*The following is part of a series of blog posts researched and written by Dr. Mark Thistlethwaite, Kay and Velma Kimbell Chair of Art History TCU School of Art, and guest curator of SRM’s special exhibit Another Frontier: Frederic Remington’s East.
The inclusion of paintings by Childe Hassam, Willard Metcalf, and Anna Richards Brewster in Another Frontier: Frederic Remington’s East signals an intriguing but understudied aspect of Remington’s life: his personal art collection. While not a large collection, little is known how and when he acquired the art objects usually on view in the Frederic Remington Art Museum in Ogdensburg, New York. Some are known to be purchases (the Brewster composition, for instance), while others likely were gifts from or exchanges with other artists; Francis Davis Millet’s The Cossacks is inscribed “To Frederic Remington.”

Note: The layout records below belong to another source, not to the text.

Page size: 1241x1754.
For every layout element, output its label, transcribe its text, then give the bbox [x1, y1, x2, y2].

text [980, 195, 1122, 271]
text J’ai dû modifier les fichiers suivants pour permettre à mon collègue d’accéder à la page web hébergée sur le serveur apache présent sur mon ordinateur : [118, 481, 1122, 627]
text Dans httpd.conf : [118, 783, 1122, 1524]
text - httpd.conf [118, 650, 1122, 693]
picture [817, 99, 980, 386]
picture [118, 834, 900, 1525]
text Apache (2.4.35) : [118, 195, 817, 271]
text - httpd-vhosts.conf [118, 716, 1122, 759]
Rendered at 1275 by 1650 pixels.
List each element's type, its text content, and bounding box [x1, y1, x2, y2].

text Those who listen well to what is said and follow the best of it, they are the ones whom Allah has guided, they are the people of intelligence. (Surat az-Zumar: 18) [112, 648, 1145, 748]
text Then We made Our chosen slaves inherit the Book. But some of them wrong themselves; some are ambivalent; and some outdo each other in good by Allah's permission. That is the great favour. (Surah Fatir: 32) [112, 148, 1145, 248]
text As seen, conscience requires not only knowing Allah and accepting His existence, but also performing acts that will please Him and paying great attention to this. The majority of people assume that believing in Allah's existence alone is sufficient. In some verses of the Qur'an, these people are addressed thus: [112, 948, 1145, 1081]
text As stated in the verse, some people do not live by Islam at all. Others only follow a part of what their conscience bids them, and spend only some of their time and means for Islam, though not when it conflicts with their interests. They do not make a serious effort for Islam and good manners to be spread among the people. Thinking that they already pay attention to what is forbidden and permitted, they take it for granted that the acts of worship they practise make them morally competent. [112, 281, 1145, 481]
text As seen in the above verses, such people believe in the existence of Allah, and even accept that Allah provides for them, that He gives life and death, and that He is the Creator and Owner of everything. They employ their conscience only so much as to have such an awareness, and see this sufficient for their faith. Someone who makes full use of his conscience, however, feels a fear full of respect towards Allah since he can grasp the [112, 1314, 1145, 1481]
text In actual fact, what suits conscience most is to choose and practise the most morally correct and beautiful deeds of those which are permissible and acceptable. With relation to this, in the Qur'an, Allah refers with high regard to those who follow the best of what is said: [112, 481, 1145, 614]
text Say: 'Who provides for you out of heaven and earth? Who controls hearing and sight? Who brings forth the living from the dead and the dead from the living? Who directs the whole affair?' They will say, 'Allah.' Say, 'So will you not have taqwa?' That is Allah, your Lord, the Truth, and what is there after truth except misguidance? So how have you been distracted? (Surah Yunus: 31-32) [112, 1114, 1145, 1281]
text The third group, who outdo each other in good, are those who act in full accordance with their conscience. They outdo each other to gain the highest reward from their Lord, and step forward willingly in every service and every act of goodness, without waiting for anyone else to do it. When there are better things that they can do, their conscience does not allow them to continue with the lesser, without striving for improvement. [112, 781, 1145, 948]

Millet (1846-1912), a well-established painter, illustrator, and muralist, produced this pencil drawing in 1877 of Cossacks raiding a Turkish Village during the Russo-Turkish War. Ten years later it illustrated Millet’s article “Campaigning with the Cossacks I: A Summer Campaign” in Harper’s Monthly Magazine. Perhaps Remington acquired Millet’s drawing between 1892 and 1894. In 1892, Remington and his friend Poultney Bigelow traveled to Russia where the artist made sketches of Cossacks, which appeared in the November 1894 issue of Harper’s as eleven illustrations accompanying Bigelow’s essay “The Cossack as Cowboy, Soldier, and Citizen.”
Another artwork in Frederic Remington’s collection that may have been acquired by exchange or as a gift is A Breezy Day by Robert Reid (1862-1929), a well-regarded artist of the day and friend of Remington. Like Millet, Reid painted murals, but was also known as a “decorative impressionist.” Remington’s painting is undated, but probably was executed around 1898, because in that year a Reid painting titled Breezy Day appeared in an exhibition of The Ten. This group consisted of American artists who displayed modernist tendencies in their works. Besides Reid, Remington’s other friends Hassam and Metcalf were members of The Ten. In a review of the 1898 show, a critic wrote of Reid’s composition:
The “Breezy Day”—an enthusiastic sketch of a young woman posed against a sky of blue with hurrying clouds—appears hasty, though fine in spirit. But the hills and trees in the background are so dwarfed in proportion to the figure that it becomes at once that of a (charming) giantess . . . The air and sun are there, however, and we must thank both Mr. Reid and the wind-swept young woman.
This description also aptly characterizes the painting in Remington’s collection. His more expansive version, which is thinly painted with a low range of color, suggests a full-size compositional study for the 1898 painting or another, unfinished work.
Paintings by Reid and Remington, along with works by two artists—Blendon Campbell and Julian Rix—also represented in Remington’s collection hung in a 1906 New York fundraising exhibition for California artists in the aftermath of the San Francisco earthquake. Campbell (1872-1969), a portraitist, landscapist, and illustrator, contributed to the exhibition a tonalist painting titled Evening—Holland, which reveals the influence of James Abbott McNeill Whistler, with whom Campbell studied in Paris. Ironically, Remington who disdained Whistler’s art apparently purchased this painting from the exhibition and later hung prominently it over one of the fireplaces in his Ridgefield, Connecticut home.
Julian Rix (1850-1903) gained recognition for his landscape paintings of California and New York. He also was an illustrator (see the earlier “Tragedy of the Trees” blog). His painting Adirondacks in Remington’s collection is a fine example of Rix’s artistic ability. While Rix (like Campbell) is not well unknown today, in his lifetime he garnered such praise as:
He goes directly at the heart of his subject, and extracts from a collection of general natural facts the best elements that compose gracefully on canvas. One cannot remember how broadly or thinly any of Mr. Rix’s pictures were painted, but they cannot forget the deep enchantment they exercised over the senses.
The dozen works from Remington’s art collection displayed in the Frederic Remington Art Museum includes paintings, drawings, and sculpture. Only two of the objects represent a Western subject. The surprising variety of artworks reinforces one of the aims of Another Frontier: Frederic Remington’s East—to consider anew this icon of Western imagery.
 Orson Lowell, “Three Important New York Exhibitions,” Brush and Pencil 2, no. 2. (May 1898): 91.
 Alexander Black, “An American Landscapist,” in F. Hopkinson Smith et al., Discussions on American Artists (New York, Chicago, San Francisco: American Art League, 1900); 72. Remington’s art collection includes a work by Francis Hopkinson Smith.